I also enjoy that, in these particular comics, you don’t have a list of ingredients, a few instructions, and then a picture perfect snapshot of the final dish; pages and panels in comic cookbooks show you what shapes various ingredients should be, how to perform a technique you may be attempting for the first time, or why, exactly, you need to add this before that.
Flipping through these comics is a lot like watching the old school cooking shows I loved in college. I was, in point of fact, a terrible cook until I took in years of Food Network programming. They’ve been swapped out most of the cooking shows for competition shows, which are fun but there isn’t a lot of teaching going on. It’s nice to know the tradition of step-by-step instruction in media still exists and is easily accessible at your local bookstore or library.
Cooking Comics: Simple Skills, Fantastic Food by Lauren Thomson and Tsukuru Anderson (One Peace Books)
A comic manual to fundamental kitchen skills, Cooking Comics will teach you the basics you need to go from newbie to proficient cook in about 100 pages. It also teaches the reader how to apply those skills to various dishes, how to take some helpful shortcuts when needed, and variations on themes to cover everything from quick family dinners to a party with friends.

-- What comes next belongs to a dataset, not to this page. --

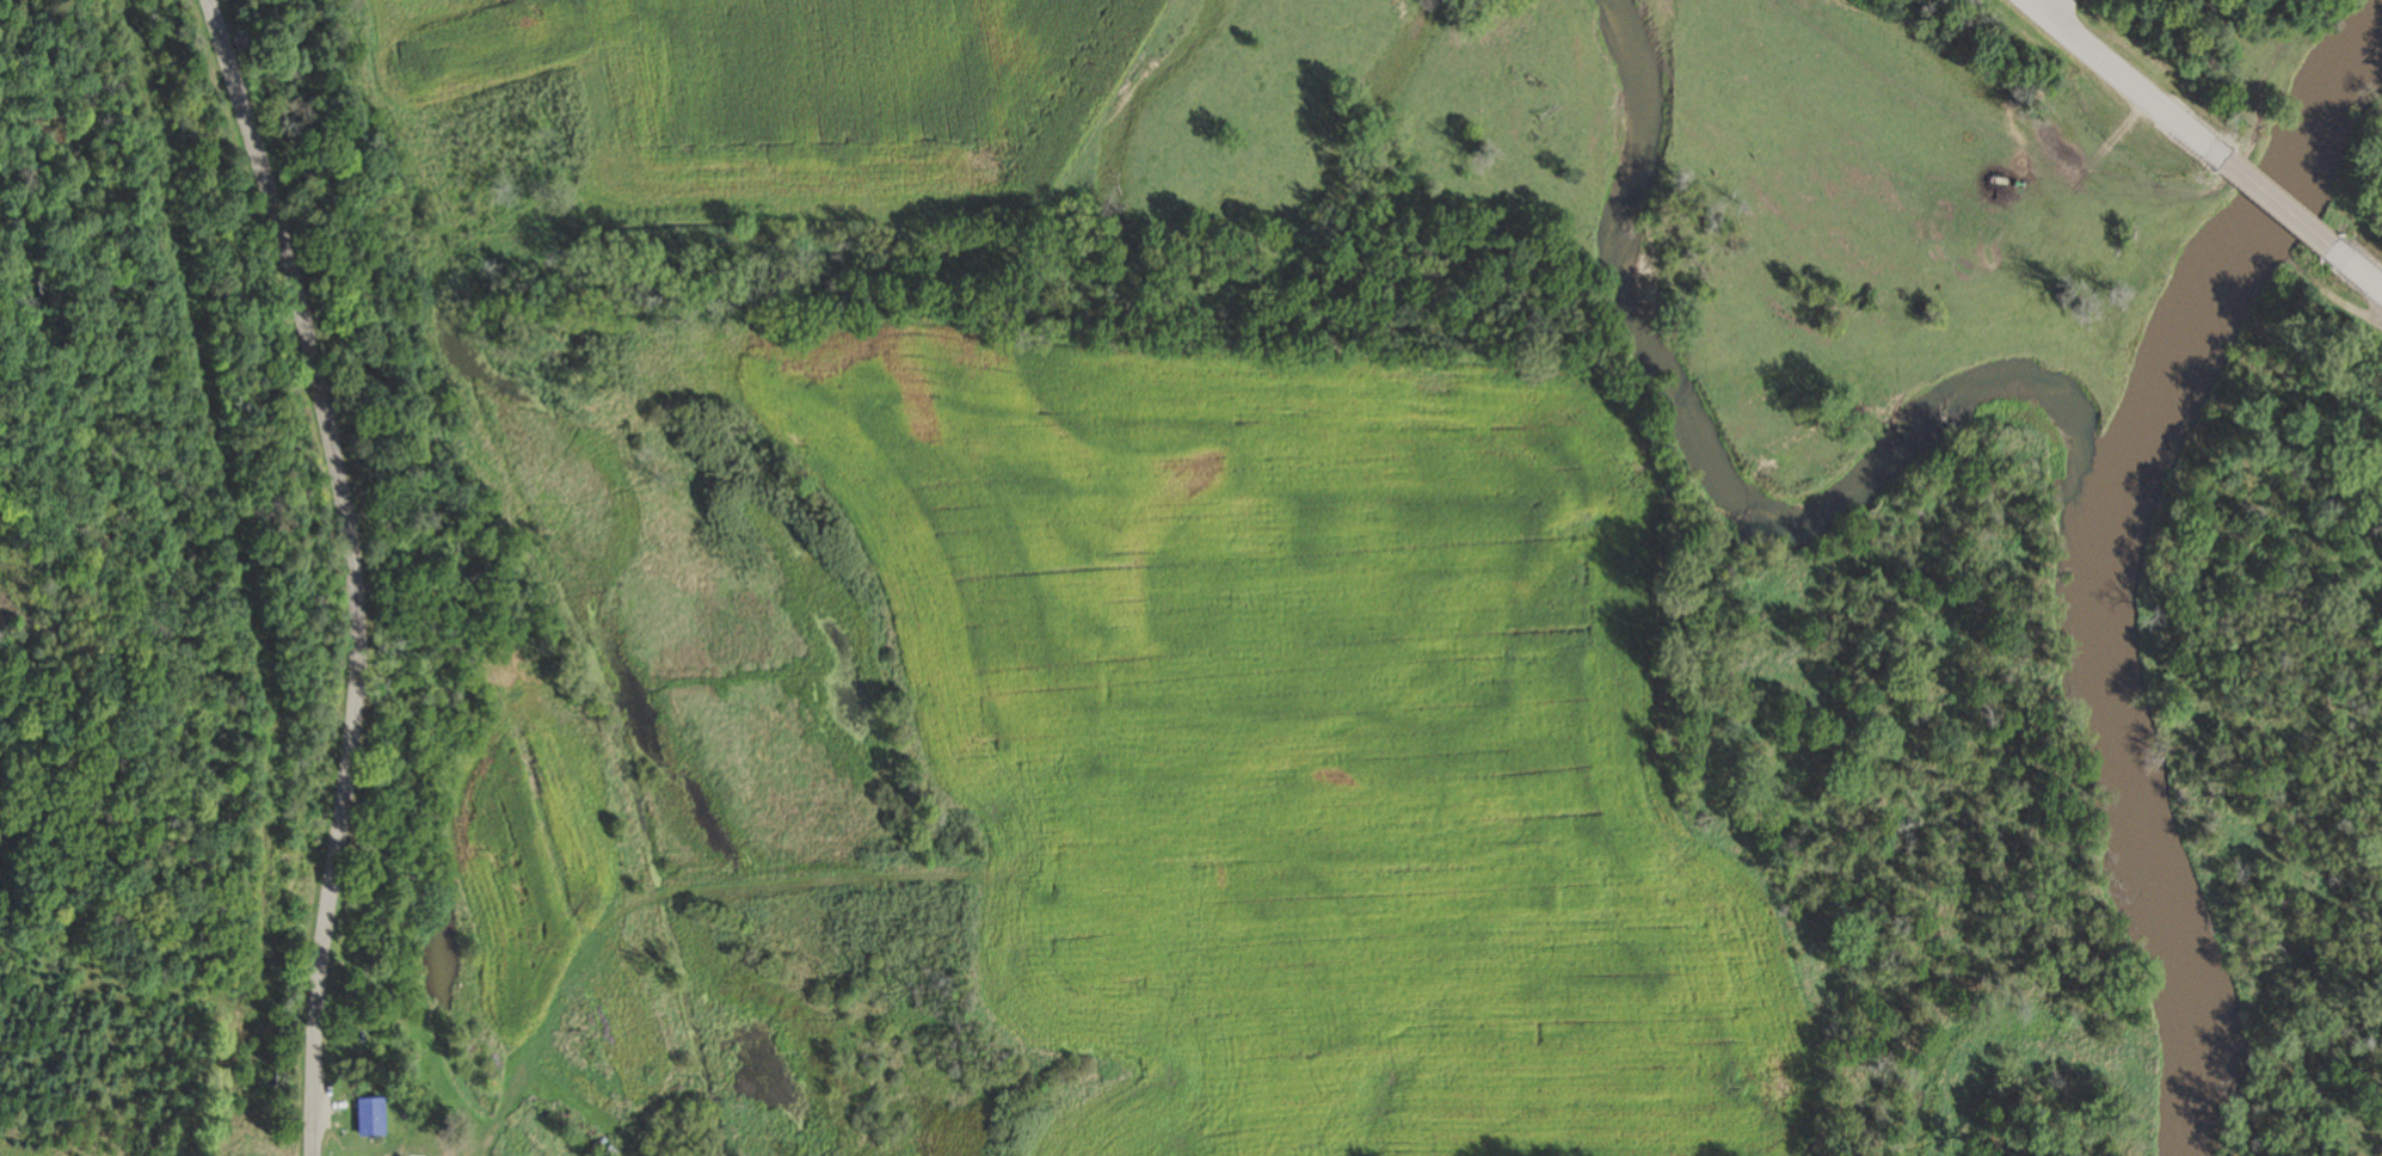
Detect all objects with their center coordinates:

Hungry Ghosts by Anthony Bourdain, Joel Rose, Alberto Ponticelli, Irene Koh, and Paul Pope (Berger Books)
This one isn’t as instructional as the others, though Bourdain did add several new recipes at the back of the book. What it does do, however, is demonstrate the abiding place food has in Japanese culture and the ways in which it’s easily twisted into something dangerous, and even demonic. As all-star chefs play Hyakumonogatari Kaidankai (or 100 candles) and spin their tales of demons and feasts, the reader is left wondering who will be left standing and which dish will have the power to save them.

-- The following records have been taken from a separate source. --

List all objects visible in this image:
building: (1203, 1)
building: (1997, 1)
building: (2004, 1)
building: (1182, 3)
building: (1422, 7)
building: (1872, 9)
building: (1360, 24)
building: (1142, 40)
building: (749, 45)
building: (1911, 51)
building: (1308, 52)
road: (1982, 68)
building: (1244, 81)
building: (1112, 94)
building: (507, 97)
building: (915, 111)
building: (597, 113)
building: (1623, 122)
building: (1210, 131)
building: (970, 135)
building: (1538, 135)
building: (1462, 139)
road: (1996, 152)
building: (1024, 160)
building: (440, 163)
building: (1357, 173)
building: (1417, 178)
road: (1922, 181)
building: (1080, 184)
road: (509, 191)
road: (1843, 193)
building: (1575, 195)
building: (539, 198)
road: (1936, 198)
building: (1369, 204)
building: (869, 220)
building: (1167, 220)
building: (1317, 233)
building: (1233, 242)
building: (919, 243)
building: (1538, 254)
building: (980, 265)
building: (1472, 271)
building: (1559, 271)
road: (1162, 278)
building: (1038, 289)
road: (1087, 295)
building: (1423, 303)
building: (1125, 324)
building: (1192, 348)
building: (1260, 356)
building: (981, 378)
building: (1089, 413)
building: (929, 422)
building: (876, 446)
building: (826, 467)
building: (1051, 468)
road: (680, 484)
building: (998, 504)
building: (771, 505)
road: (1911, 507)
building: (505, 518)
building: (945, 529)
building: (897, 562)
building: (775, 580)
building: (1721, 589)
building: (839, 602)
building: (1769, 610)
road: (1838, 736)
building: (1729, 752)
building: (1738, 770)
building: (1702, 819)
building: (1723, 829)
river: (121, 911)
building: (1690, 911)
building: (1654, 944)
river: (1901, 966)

Oishinbo by Tetsu Kariya and Akira Hanasaki (Viz Media)
I mentioned this series in my post of instructional comics but I though it worth bringing up again here. Oishinbo is a massive undertaking by author Tetsu Kariya and artist Akira Hanasaki; 35 volumes massive in its original form. The through story is about journalist Yamaoka Shirō, who has been tasked by his employer to select the components of an “Ultimate Meal” to celebrate the company’s 100th birthday. Along the way, Shirō (and the reader) learn the art of preparing Japan’s most beloved and popular dishes.
Cook Korean! A Comic Book with Recipes by Robin Ha (10 Speed Press)

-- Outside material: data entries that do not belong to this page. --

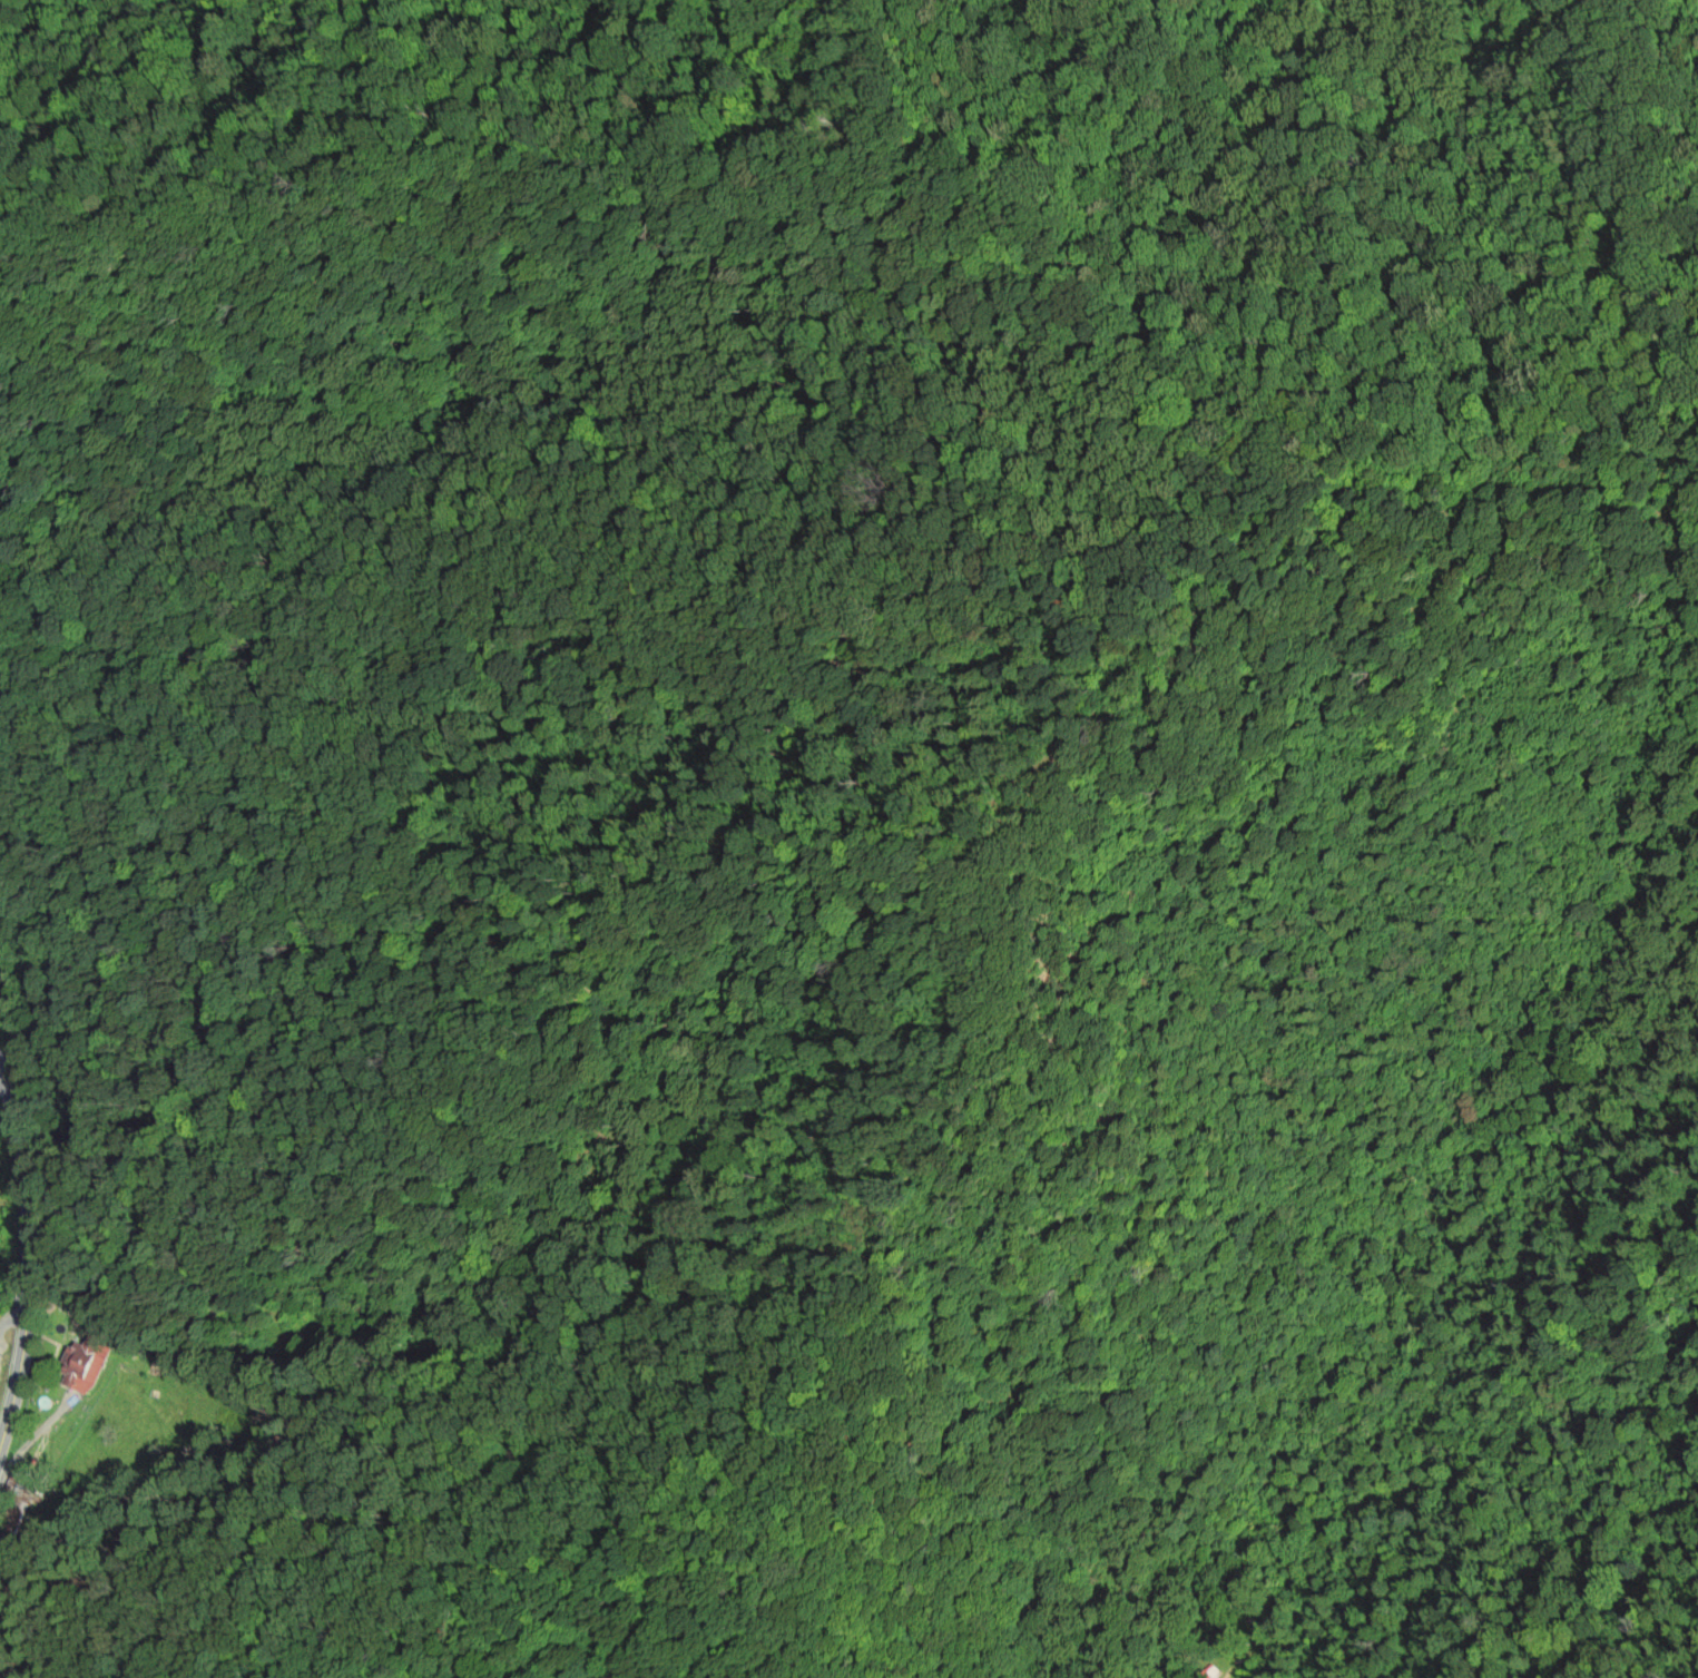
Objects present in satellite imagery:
road: (28, 1255)
road: (12, 1316)
building: (167, 1359)
building: (84, 1363)
building: (154, 1394)
building: (22, 1503)
building: (1211, 1670)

I actually ended up ordering a copy of this book after I found it during the search for the comics instruction manual piece and I absolutely adore it. Ha’s comic demonstrates technique and all the important intermediate steps of crafting a cuisine that may be new to many readers, focusing on the details without overwhelming or crowding the page. She also adds some informative graphics regarding spices and pantry basics, and stories about her family’s relationship to food.
Let’s Make Ramen!: A Comic Book Cookbook by Hugh Amano and Sarah Becan
Part history and part cookbook, Let’s Make Ramen! covers all aspects of this classic dish and has over 40 recipes for those who want to give homemade a try (listen, I know you think that stuff in the package is good, and it is, but the real stuff is even better). Learn how to make different types of broths, noodles from scratch, and which toppings go best with which protein. All with pictures!
Dirt Candy: A Cookbook: Flavor Forward Food from the Upstart New York City Vegetarian Restaurant by Amanda Cohen and Ryan Dunlavey (Clarkson Potter)
Dirt Candy is a popular New York restaurant with a plant-based menu. Chef Amanda Cohen is certain she can make something to please any palate and is willing to share over 100 recipes with readers. From Smoked Cauliflower and Waffles to Popcorn Pudding with Caramel Popcorn, she reminds her audience of exactly how delicious a plant-based diet can be and in graphic novel form no less. Also included in the book is the story of how Cohen built Dirt Candy tables into some of the most coveted in New York.
There’s something to be said for The Joy of Cooking, but we live in visual times and comic cookbooks are the perfect way for chefs and cooks to engage with their audiences and for the audiences to learn the skills they need to become proficient in the kitchen. The books mentioned above are by no means the only ones and I’m 100% sure you’ll be able to find a comic cookbook that suits your tastes.